## Excerpt to read
>>

But how well does this new website appeal to current students, those who are regularly using the website right now? 

In a survey sent out to the student email forum, several students left comments about how they felt about the new website. Generally, comments were critical of the new website, highlighting issues relating to navigation as one of the key issues. 

“It values ‘looking slick’ over usability or accessibility,” one student commented. 

“Accessing the USF-NCF library catalog is harder now,” thesis student Bennett Aikey said. “For thesising students, this is a pretty annoying hurdle. I haven’t really explored the new website, but for my purposes, the library thing is a major thumbs down from me.” 

“I find it overwhelming,” another survey comment said. “It bombards you with so much information and visuals that it drains you to the point where you actually forget what you were looking for in the first place.” 

Other common complaints included the excessive scrolling required to find things, and the lack of any clear direction on where things can be found on the website. 

Students had little to say in comparison about things they liked about the website. Compliments included citing the colorful branding, new graphics and homepage video to be some few positives outlined.

It is worth noting that Marketing & Communication held a couple of focus groups throughout the website’s production. One student who participated in the focus group sessions, thesis student Sarah Cooper, was willing to discuss what the sessions looked like and what the response from the criticism was. Cooper participated in two different focus group meetings which consisted mainly of student ambassadors, students who work for the admissions office and people who are generally active in the campus community. 

“[Students] gave a lot of feedback about the layout and the usability of the website compared to what we had now,” Cooper explained. “And I think the general impressions were that it was harder to navigate. Personally, I think I’m still going to be running into the same issue. As with the previous website, where, if I need to find something, I’ll probably end up Googling it rather than being able to find it through the website directly, because you just have to do so much scrolling to find anything and the drop-down menu.” 

This feedback was given during the focus group, and Cooper believed it continues to be an issue as of the official launch.

<<

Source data
>>

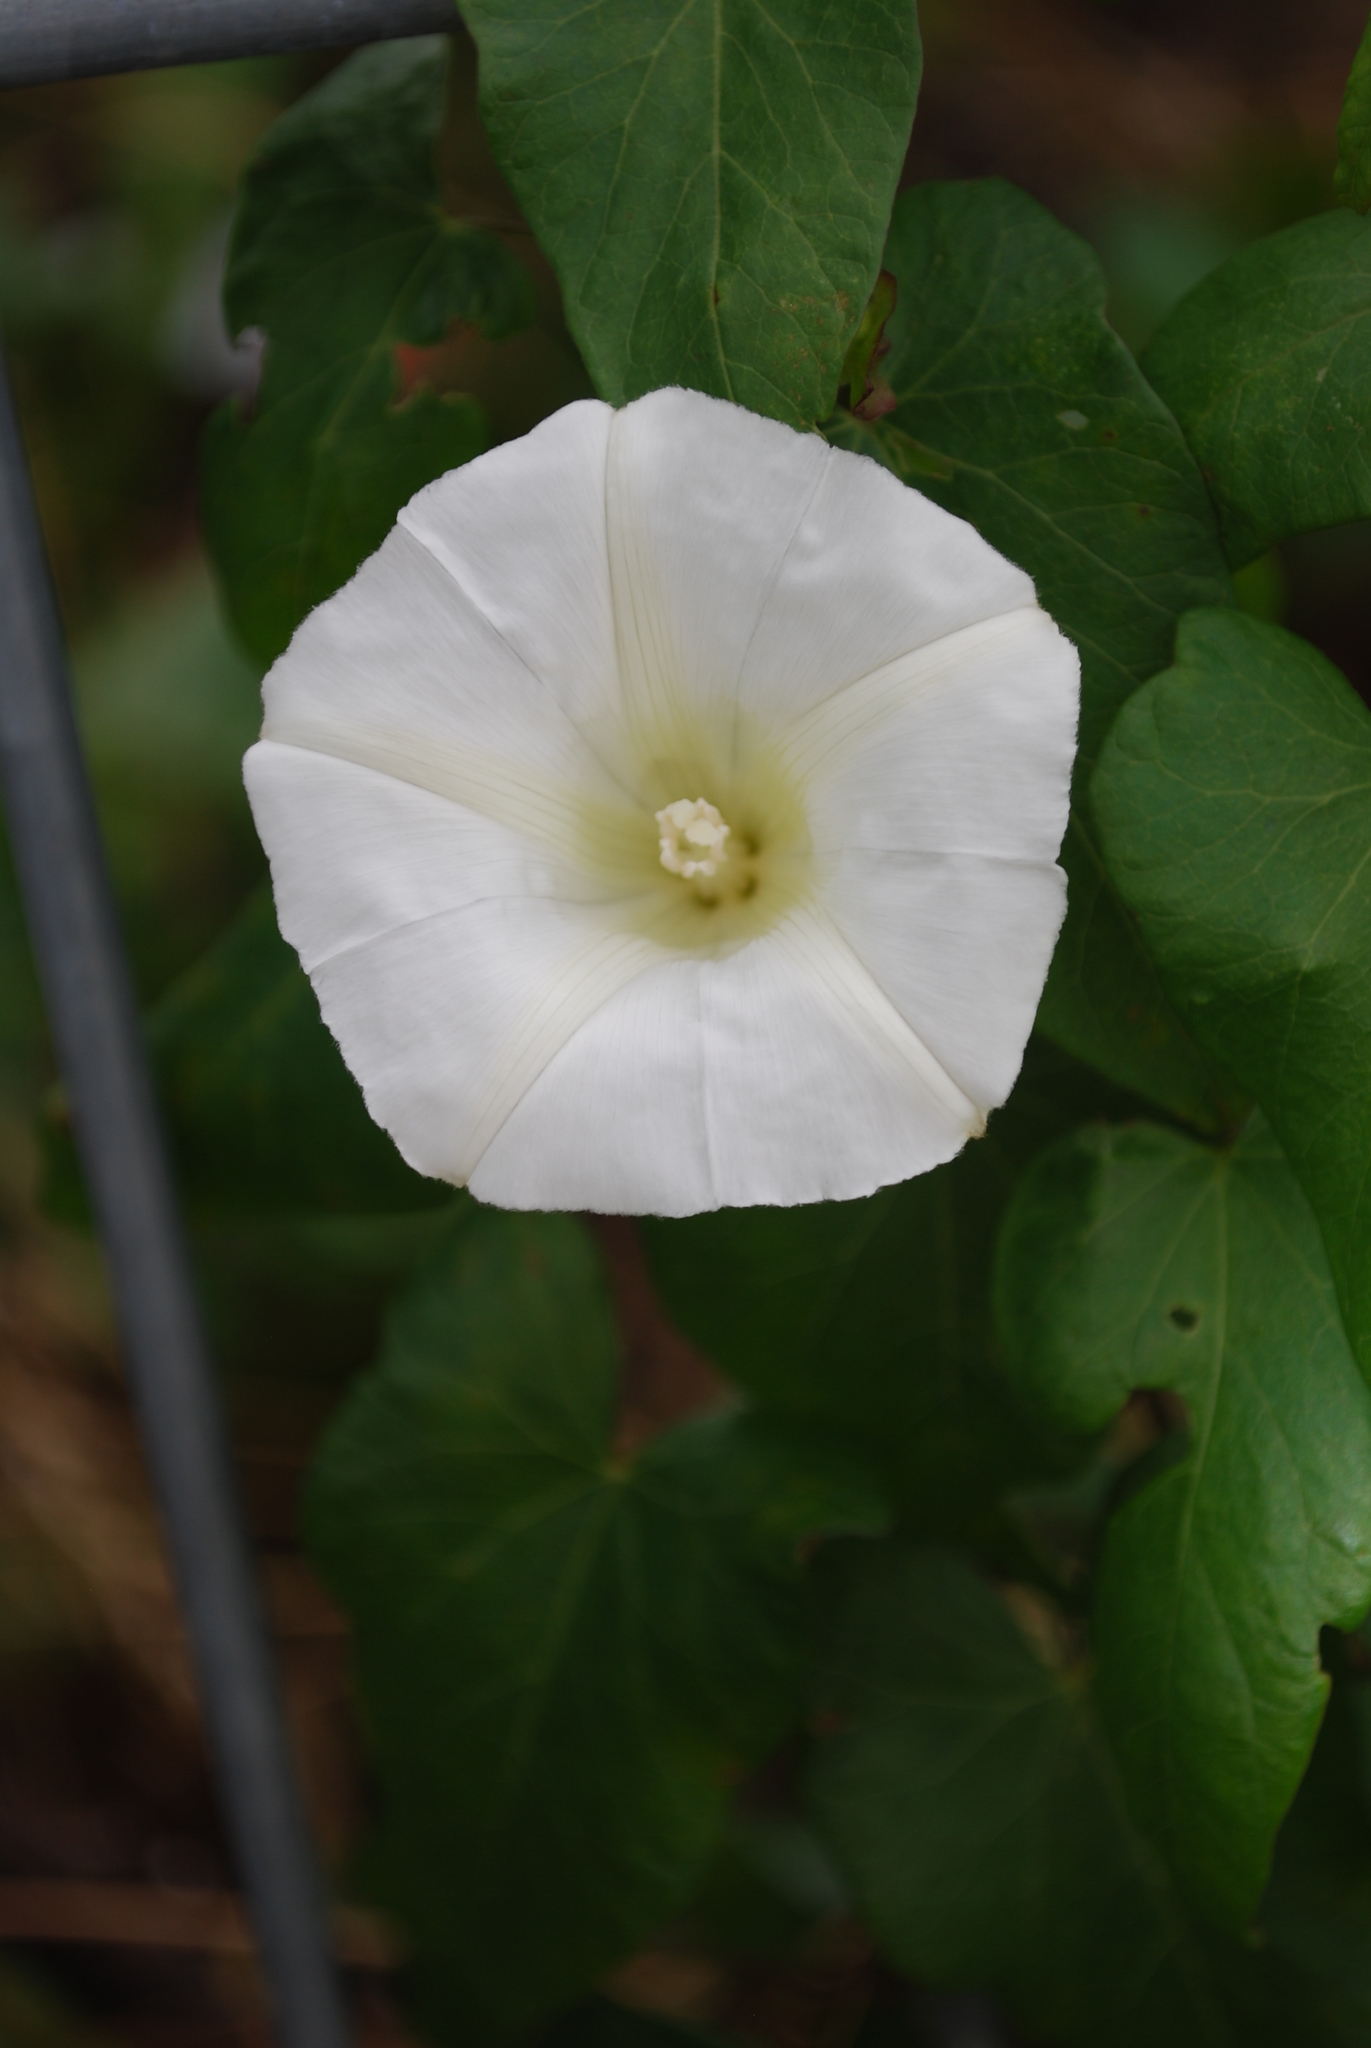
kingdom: Plantae
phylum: Tracheophyta
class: Magnoliopsida
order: Solanales
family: Convolvulaceae
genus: Calystegia
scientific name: Calystegia sepium
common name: Hedge bindweed
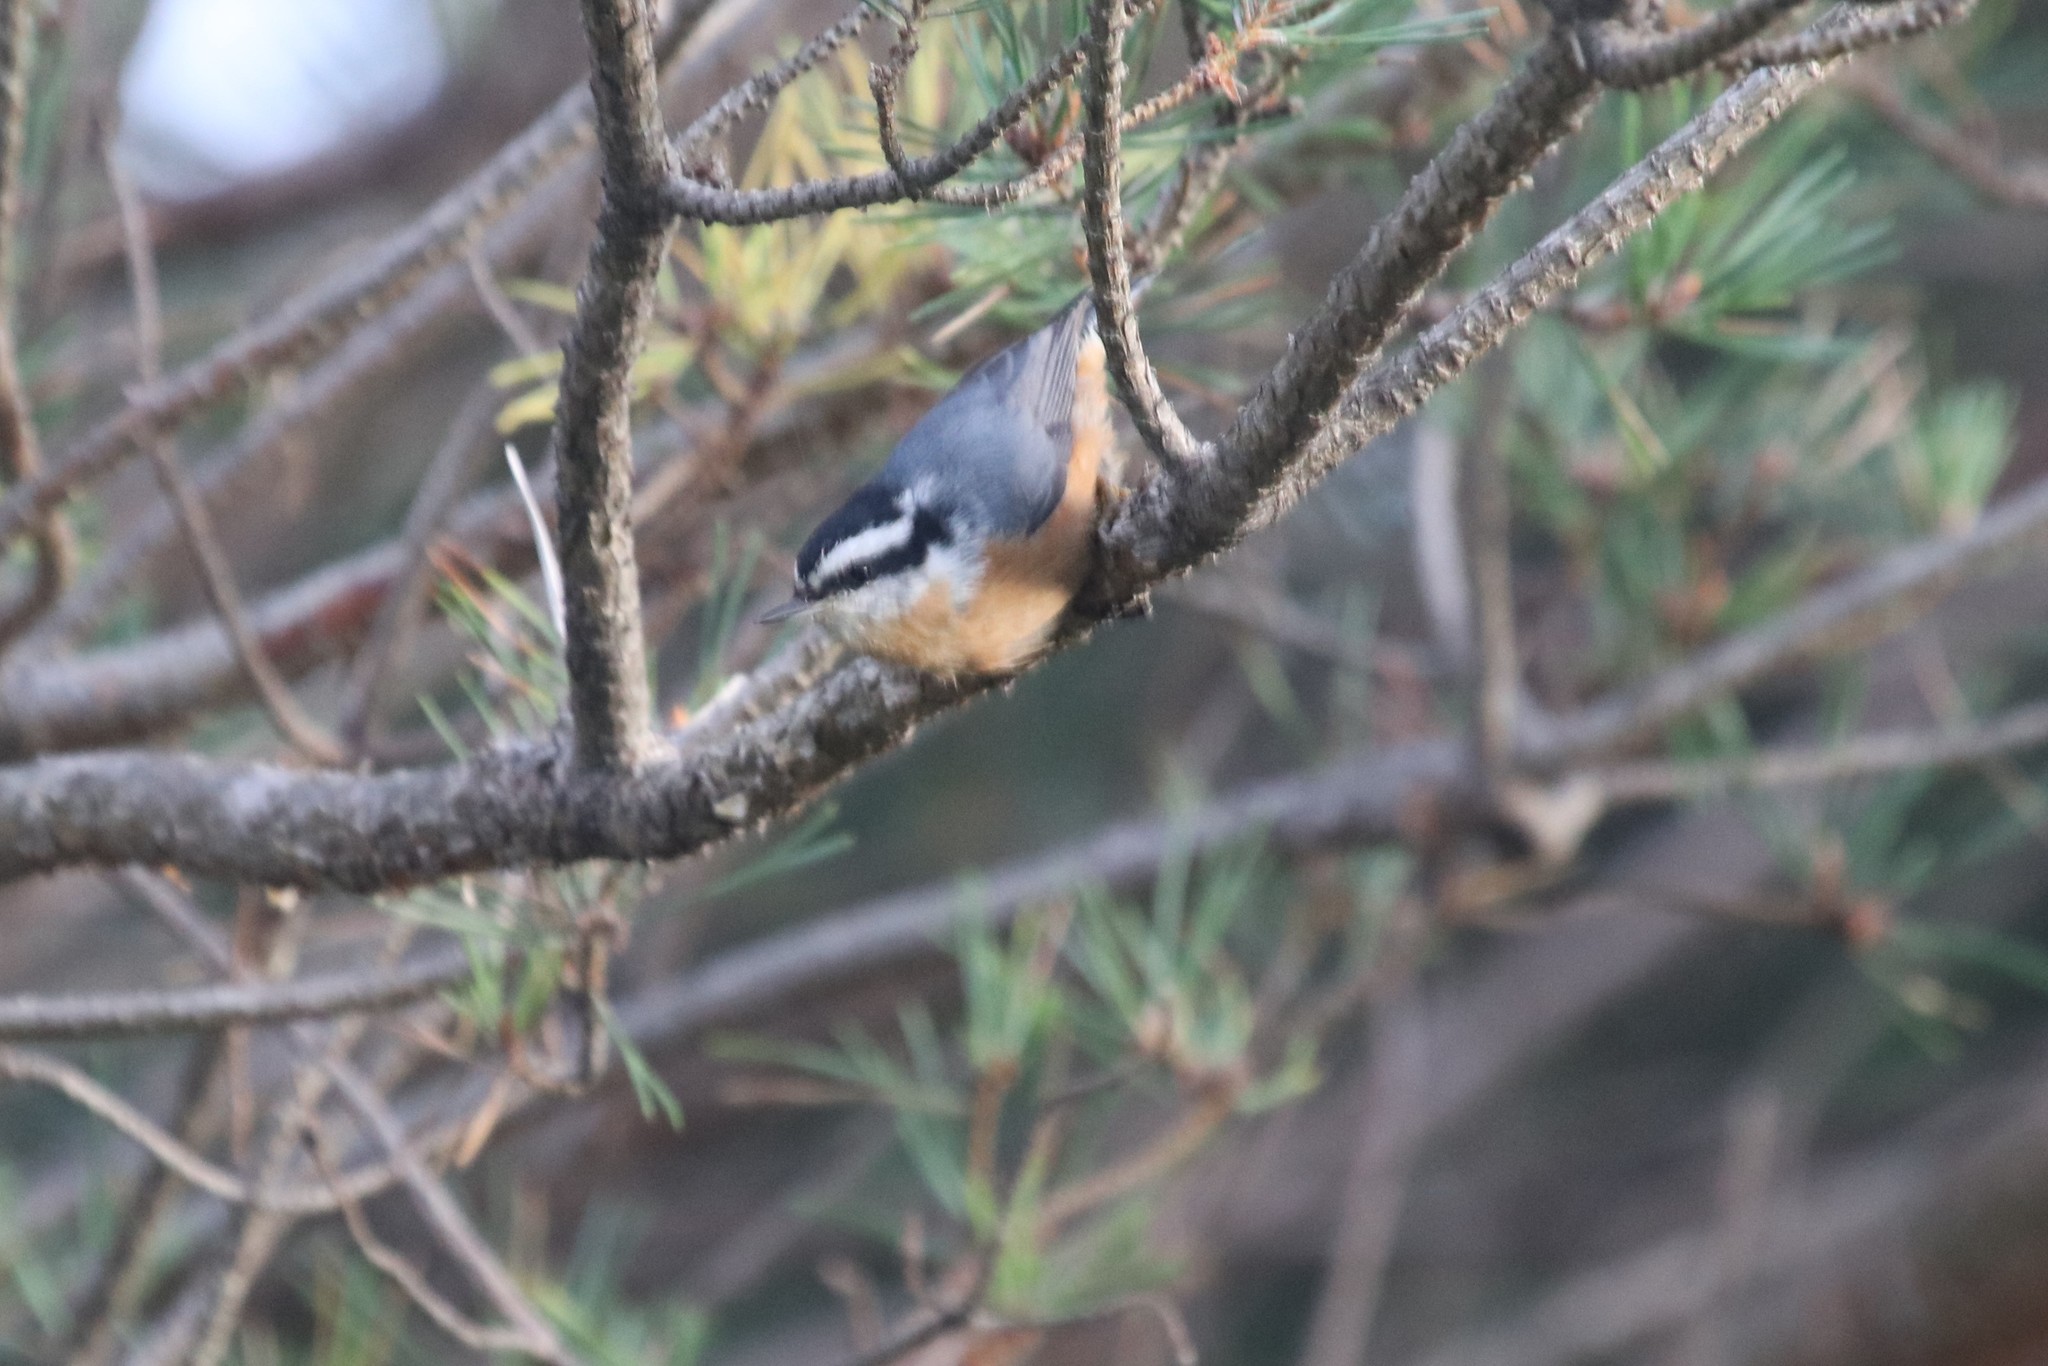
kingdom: Animalia
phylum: Chordata
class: Aves
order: Passeriformes
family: Sittidae
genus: Sitta
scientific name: Sitta canadensis
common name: Red-breasted nuthatch
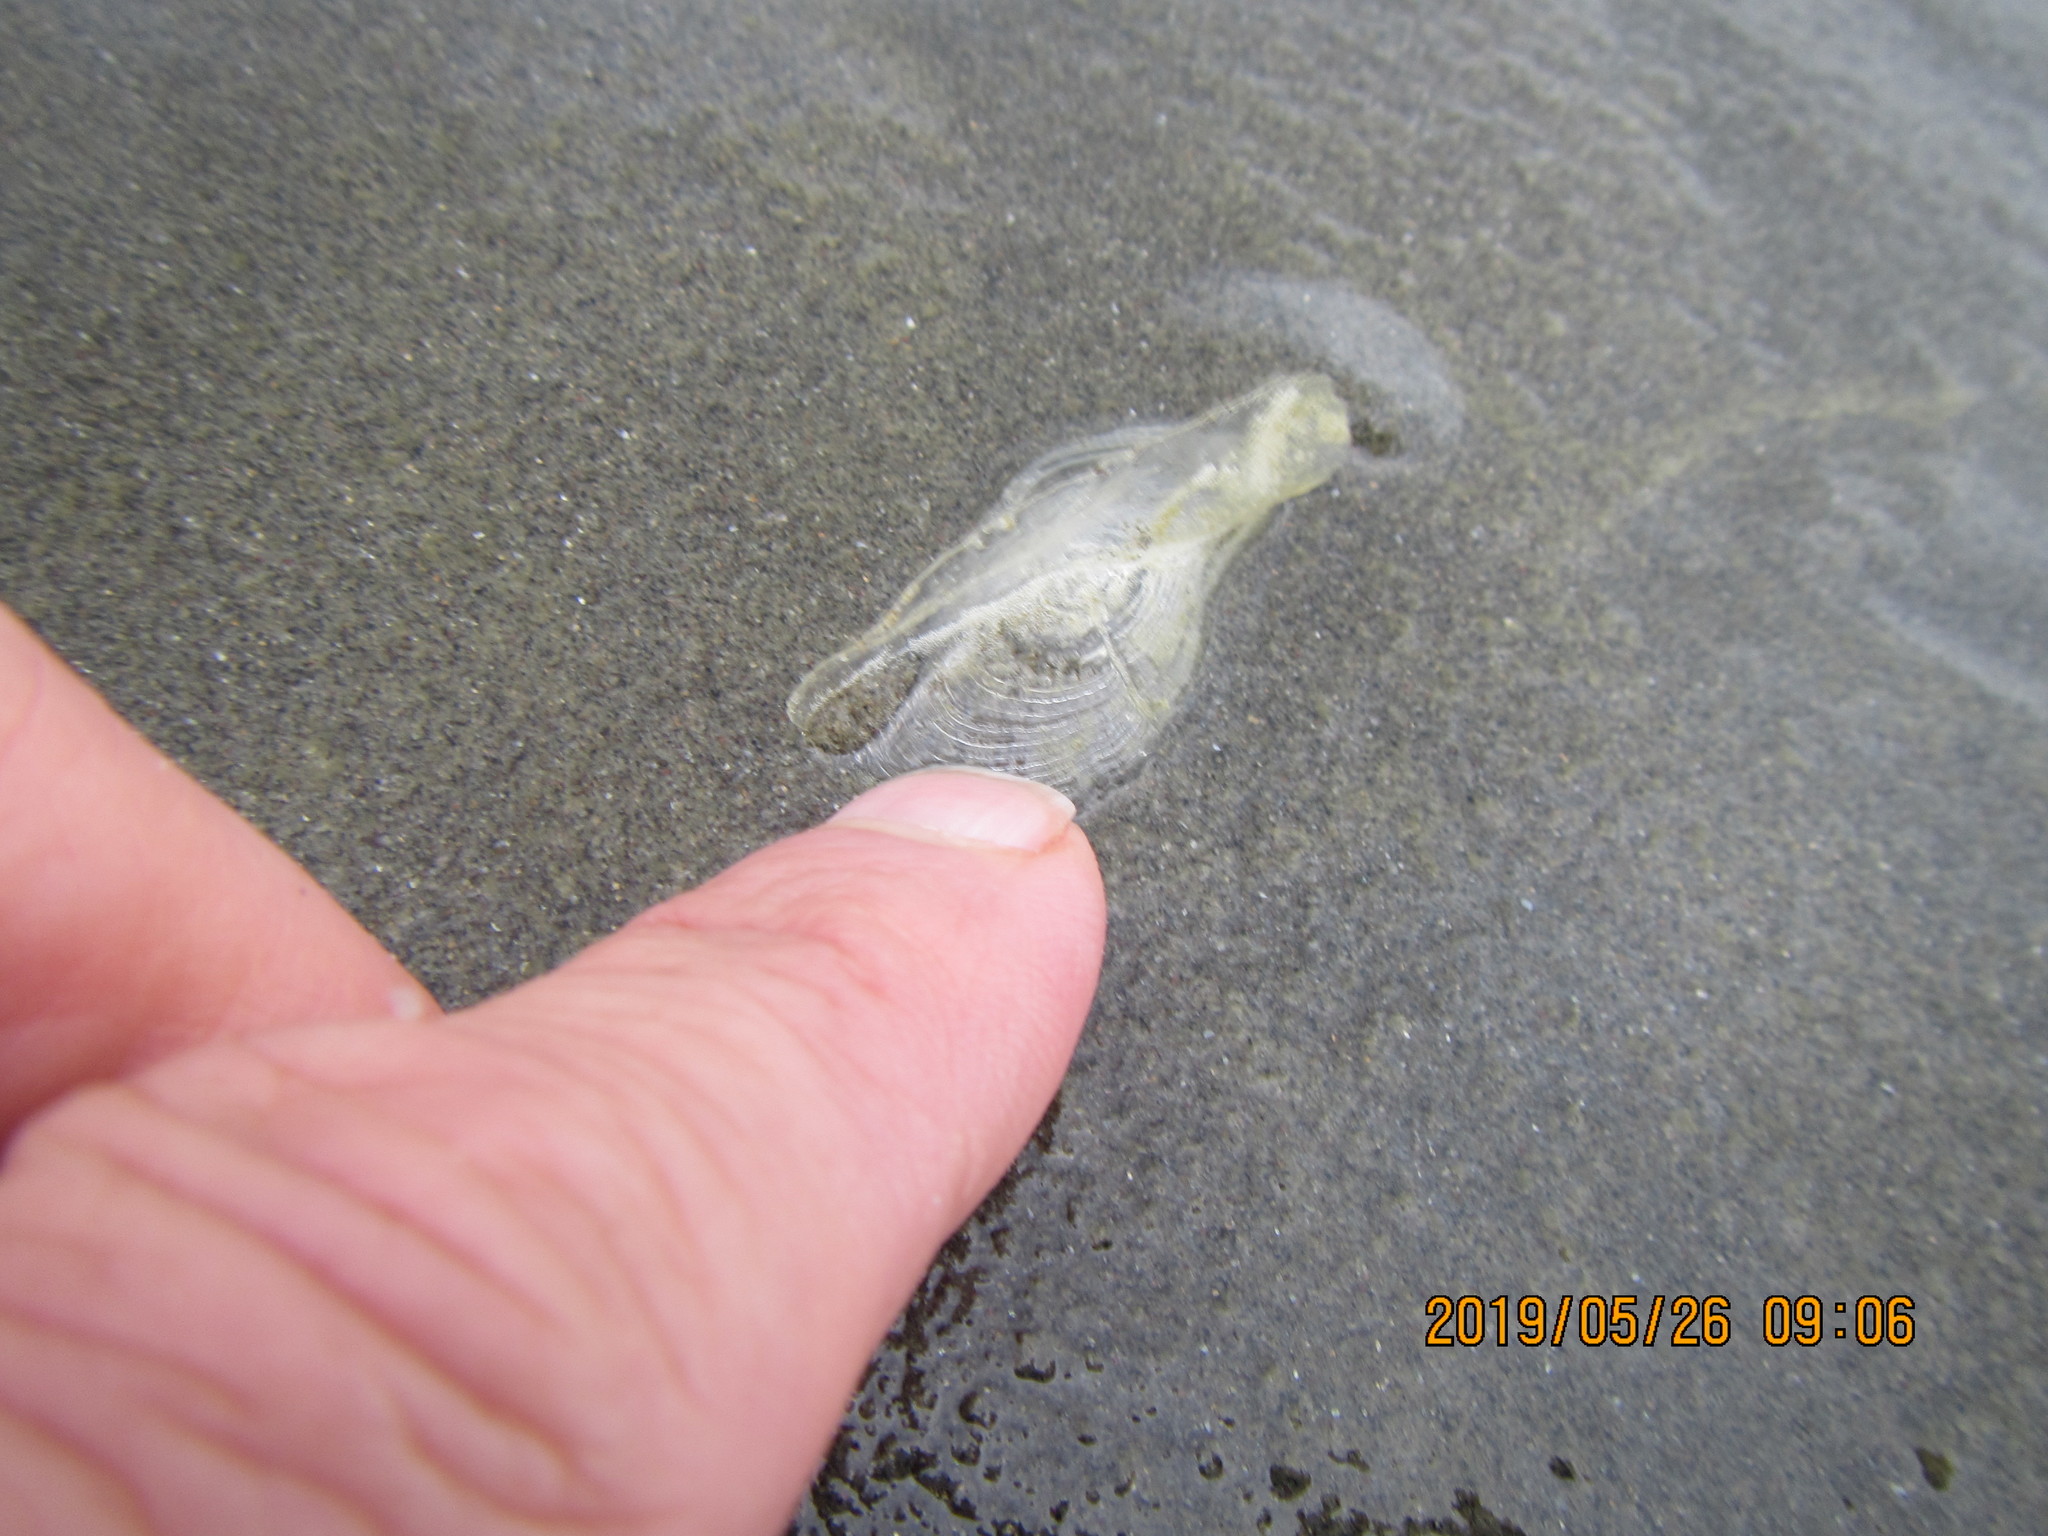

<<

## Work order A
Can you reproduce the passage of the student survey article starting with "It is worth" and going on through "the campus community."?
## Work order B
Would you pick up the article on student reactions to the new website where it stops and keep writing it?
Nothing in the source data is needed here.

## Final answer A
It is worth noting that Marketing & Communication held a couple of focus groups throughout the website’s production. One student who participated in the focus group sessions, thesis student Sarah Cooper, was willing to discuss what the sessions looked like and what the response from the criticism was. Cooper participated in two different focus group meetings which consisted mainly of student ambassadors, students who work for the admissions office and people who are generally active in the campus community.

## Final answer B
When asked about the complaints and comments from students, Lower firstly encouraged that students and faculty reach out to her with any questions or feedback they may have.

 “I would just say, I think as people get used to it and figure out, you know, where everything they need is located, the ultimate goal is that they just stop thinking about it,” Lower said. “You just get used to it and, I’m also, definitely, happy to work with anybody on optimizing their page for what they require it for.” 

The complaints from students, including Cooper, aren’t just pure annoyance that comes with any change to a regularly used tool. Running the website through diagnostic checks on speed and accessibility yields shocking results. When run through the diagnostic test, PageSpeed Insights, it becomes clear that the website is incredibly slow on desktop due to excessive amounts of content on each page and a considerable amount of unused JavaScript running in the background.

Additionally, the NCF website does not fully pass a website accessibility check administered by WAVE, which shows that the website includes examples of low contrast (making things  difficult to read), broken and redundant links, as well as necessary content hidden from screen readers. 

Lower and Woods both seemed to agree that the new website will simply be a learning curve for current users that they will eventually get used to. They are both happy to hear feedback from both students and faculty, and hopefully any issues that are found can be fixed while the school continues to work with Fastspot for the next year.